Bu törene katılan insanların yüzde sekseni 45-50 yaş üzeri. Bir çoğunun tansiyon problemi muhakkak var. Şekeri olan, kalp hastası olan, üzüntü üzerine artacak bir çok rahatsızlığı olan insanlar eminim vardı. Ve eminim ki; bu insanların bir çoğu çok yakınlarını kaybetmiş insanlardı. Bu kadın öyle söylemlerde bulundu ki; ben dahil orada bulunan herkesin ağlamasına neden oldu.

Şimdi sorarım size; bu bir mahiret mi??? İnsanların acılarını deşmek -ki zaten o acı o insanların içerisinde var. Tansiyonlarını yükseltmek, hasta etmek caiz mi???

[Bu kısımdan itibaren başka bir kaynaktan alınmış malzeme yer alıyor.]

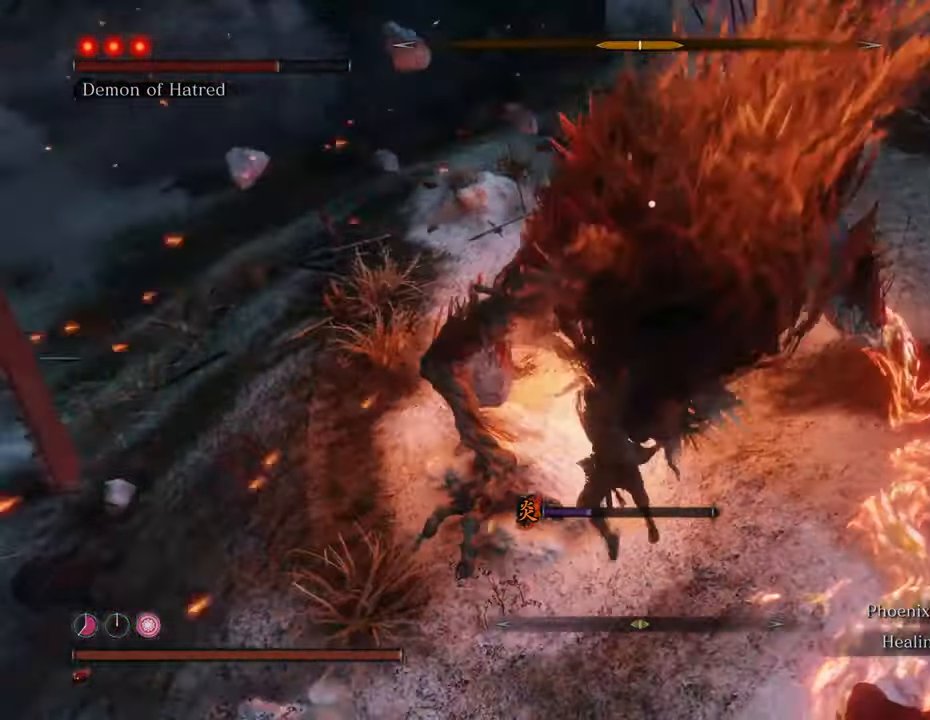
{"keys": ["w"], "mouse": [], "events": [[50, "mouse_left", "up"], [133, "mouse_left", "down"], [183, "mouse_left", "up"], [266, "mouse_left", "down"], [316, "mouse_left", "up"], [416, "mouse_left", "down"], [466, "mouse_left", "up"]]}
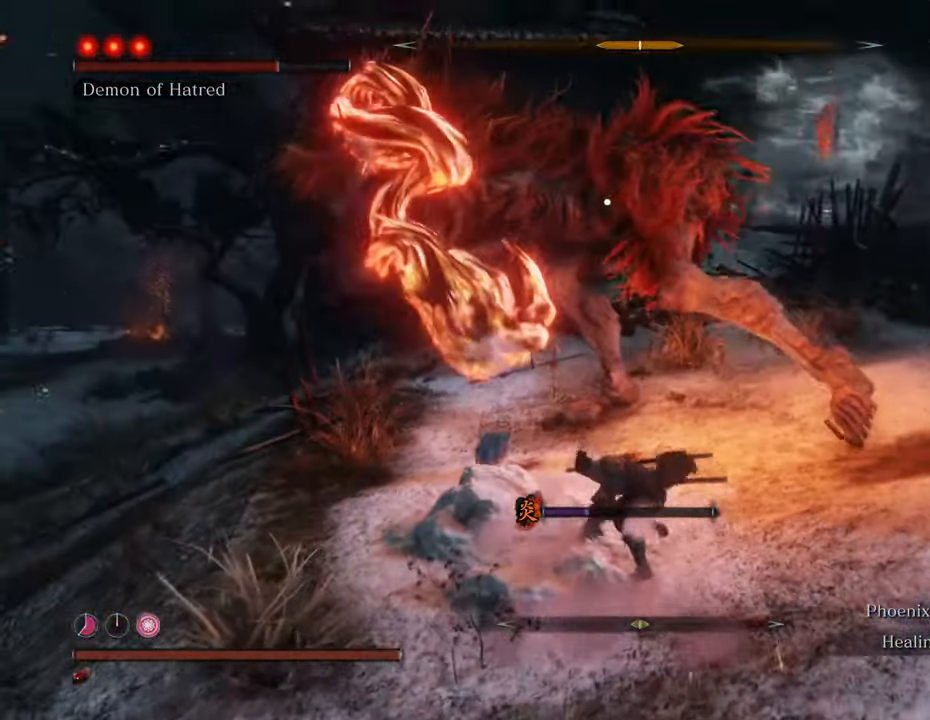
{"keys": ["w"], "mouse": [], "events": []}
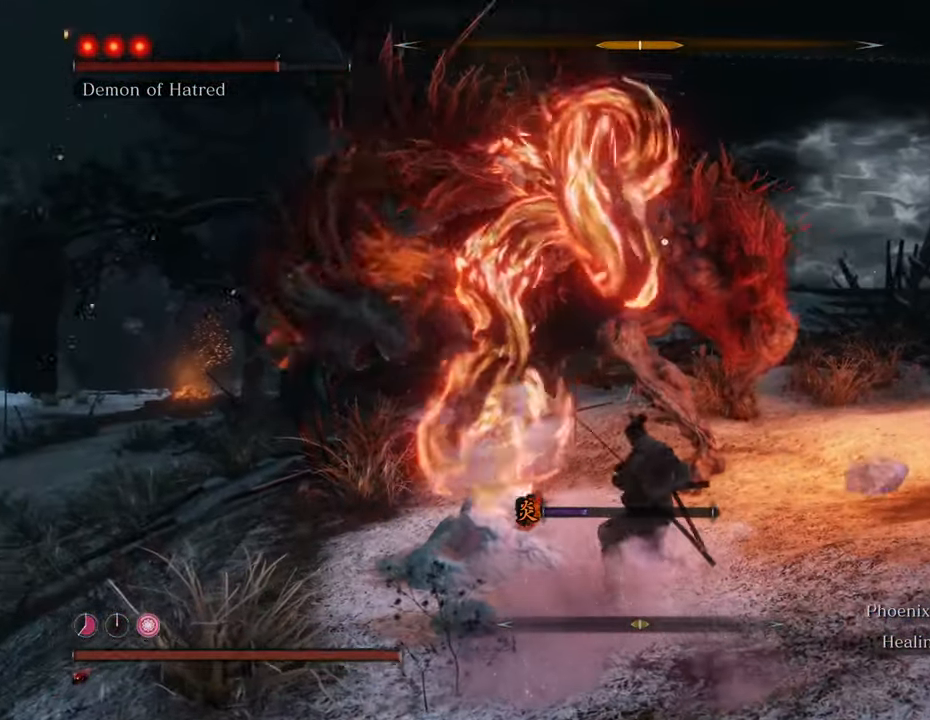
{"keys": ["w"], "mouse": [], "events": []}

Yakın tarihte yazdığım bir yazımda size "Cenazede Ağlama Derneği" diye bir kuruluştan bahsetmiştim, sanırım bu hanımda oraya üye birisi:-(

Yukarıda da belirttiğim gibi; bizler de bu tür görevlerimizi yerine getirdik ama okuyacak kişiyi baştan uyardık; kuran'ını okuyacak, duasını ettirecek, duanın içinde Atatürk'e, silah arkadaşlarına ve tüm şehitlerimize de rahmet okuyacağı konusunda. O da görevini yerine getirip, gidiyordu.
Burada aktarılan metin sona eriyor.